- _Document segment_:
== == ==

Deep Sea is set in a West Country fishing port and revolves around four people whose lives are inextricably intertwined: invalid Jeffery Kenar; fiery, frustrated wife, Nesta; fisherman lodger, Reuben Henshall; and little maid of all work, Ruth Parnall. While Jeffery and Ruth enjoy innocent, childlike companionship Nesta harbours an unrequited passion for Reuben. When he marries Ruth, Nesta hates all three. Though Reuben's mother had early warned him of the terrible power of the sea and Ruth fears it, by borrowing unwisely Reuben buys his own smack, “The Pilgrim”. When profits prove unpredictable distress and tragedy follow, until an unexpected visit replaces hatred with love and there is calm after storm.
From the heart of industrial England we quickly pass to the beauty and mystery of a land hardly changed over time immemorial - the Welsh Marches - which surround this story of little more than half a dozen characters. As the mountains and valleys blend together in their beauty throughout the seasons, so the brothers, Charlie and Alaric make their impact upon life in Trecastel - the home of the Grosmont family. The dark tower in which Alaric dwells dominates all around. It suggests the conflicting moods of the occupants. A local girl, Judith, charming but innocent, and taken there as a child bride links the characters. George Meredith, the local family doctor, and his wife, bring sanity and common sense to this fascinating and. gripping story. Francis Brett Young writing in the first quarter of the twentieth century inspires the reader in many ways to enter the magical setting of a unique area.
In Francis Brett Young's first Black Country novel published in 1916, Willis, Hacket and Willis is a substantial industrial conglomerate which grew out of an ironworks, a colliery and a brickworks in the Stour Valley. At the turn of the century the firm is drifting along, apparently comfortably, after doing well in several wars. Walter Willis brings in a brilliant young engineer, Stafford, who develops a special steel giving hopes that it will rejuvenate the company. Stafford, however, neglects his bored wife and the Willis's solitary son, Edward, also in the firm, completes a complicating 'triangle' which causes turmoil; but for the firm, one door closes and another opens. The author was born less than two miles from the novel's semi-rural setting and his grandfather was a director of the actual New British Ironworks on the site and lived in the “big house” there. The fine geographical and technical descriptions are authentic and the story line is gripping.

== == ==

- _Exercise_: Edit the novel summaries from "Deep Sea is" to "calm after storm.", replacing "smack" with "boat". The listing is separate material, unrelated to the novel summaries.

Records from a dataset

== == ==

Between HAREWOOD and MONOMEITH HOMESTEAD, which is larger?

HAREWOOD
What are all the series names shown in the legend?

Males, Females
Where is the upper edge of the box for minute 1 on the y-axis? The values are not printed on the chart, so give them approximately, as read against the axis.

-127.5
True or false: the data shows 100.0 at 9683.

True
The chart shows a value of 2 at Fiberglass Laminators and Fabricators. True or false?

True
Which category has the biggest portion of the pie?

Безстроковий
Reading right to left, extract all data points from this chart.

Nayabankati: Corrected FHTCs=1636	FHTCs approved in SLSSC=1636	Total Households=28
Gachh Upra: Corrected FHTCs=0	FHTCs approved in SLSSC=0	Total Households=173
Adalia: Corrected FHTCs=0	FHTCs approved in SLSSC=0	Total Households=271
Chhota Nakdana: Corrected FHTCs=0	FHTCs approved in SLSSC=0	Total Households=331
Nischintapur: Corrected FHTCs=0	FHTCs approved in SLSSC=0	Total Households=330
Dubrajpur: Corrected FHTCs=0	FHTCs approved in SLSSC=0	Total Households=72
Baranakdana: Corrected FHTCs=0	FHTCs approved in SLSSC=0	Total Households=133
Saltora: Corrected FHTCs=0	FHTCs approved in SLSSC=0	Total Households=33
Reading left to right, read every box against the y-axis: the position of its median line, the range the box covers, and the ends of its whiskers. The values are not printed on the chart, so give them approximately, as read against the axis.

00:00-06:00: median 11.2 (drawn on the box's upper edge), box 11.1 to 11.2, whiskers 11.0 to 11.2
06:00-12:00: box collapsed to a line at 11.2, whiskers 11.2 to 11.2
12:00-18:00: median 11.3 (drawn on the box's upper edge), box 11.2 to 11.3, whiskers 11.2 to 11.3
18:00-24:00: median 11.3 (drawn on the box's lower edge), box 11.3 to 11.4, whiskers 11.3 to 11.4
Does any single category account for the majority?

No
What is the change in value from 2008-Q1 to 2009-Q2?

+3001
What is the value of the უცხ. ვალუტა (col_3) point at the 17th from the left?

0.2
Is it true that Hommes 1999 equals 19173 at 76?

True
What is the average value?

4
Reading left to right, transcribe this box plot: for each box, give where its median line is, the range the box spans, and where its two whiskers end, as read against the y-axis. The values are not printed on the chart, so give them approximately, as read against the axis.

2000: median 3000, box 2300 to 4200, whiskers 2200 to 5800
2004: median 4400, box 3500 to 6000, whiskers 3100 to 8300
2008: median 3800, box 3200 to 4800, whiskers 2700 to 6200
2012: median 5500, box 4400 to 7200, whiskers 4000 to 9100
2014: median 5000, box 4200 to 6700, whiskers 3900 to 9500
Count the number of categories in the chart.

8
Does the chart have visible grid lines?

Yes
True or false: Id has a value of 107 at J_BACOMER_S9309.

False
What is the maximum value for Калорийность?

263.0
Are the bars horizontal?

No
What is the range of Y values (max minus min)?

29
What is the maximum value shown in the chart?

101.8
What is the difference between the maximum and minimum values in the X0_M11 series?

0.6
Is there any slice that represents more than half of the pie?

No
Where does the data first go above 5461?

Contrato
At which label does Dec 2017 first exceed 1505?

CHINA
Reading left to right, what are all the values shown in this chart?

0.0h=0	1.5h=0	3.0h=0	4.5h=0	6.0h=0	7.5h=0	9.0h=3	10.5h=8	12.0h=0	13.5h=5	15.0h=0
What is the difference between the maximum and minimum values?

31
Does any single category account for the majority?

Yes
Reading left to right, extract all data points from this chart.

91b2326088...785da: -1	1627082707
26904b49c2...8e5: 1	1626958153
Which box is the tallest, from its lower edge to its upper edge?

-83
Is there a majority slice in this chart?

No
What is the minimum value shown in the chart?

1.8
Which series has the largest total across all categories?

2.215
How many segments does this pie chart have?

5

== == ==

- _Answer box_:
Deep Sea is set in a West Country fishing port and revolves around four people whose lives are inextricably intertwined: invalid Jeffery Kenar; fiery, frustrated wife, Nesta; fisherman lodger, Reuben Henshall; and little maid of all work, Ruth Parnall. While Jeffery and Ruth enjoy innocent, childlike companionship Nesta harbours an unrequited passion for Reuben. When he marries Ruth, Nesta hates all three. Though Reuben's mother had early warned him of the terrible power of the sea and Ruth fears it, by borrowing unwisely Reuben buys his own boat, “The Pilgrim”. When profits prove unpredictable distress and tragedy follow, until an unexpected visit replaces hatred with love and there is calm after storm.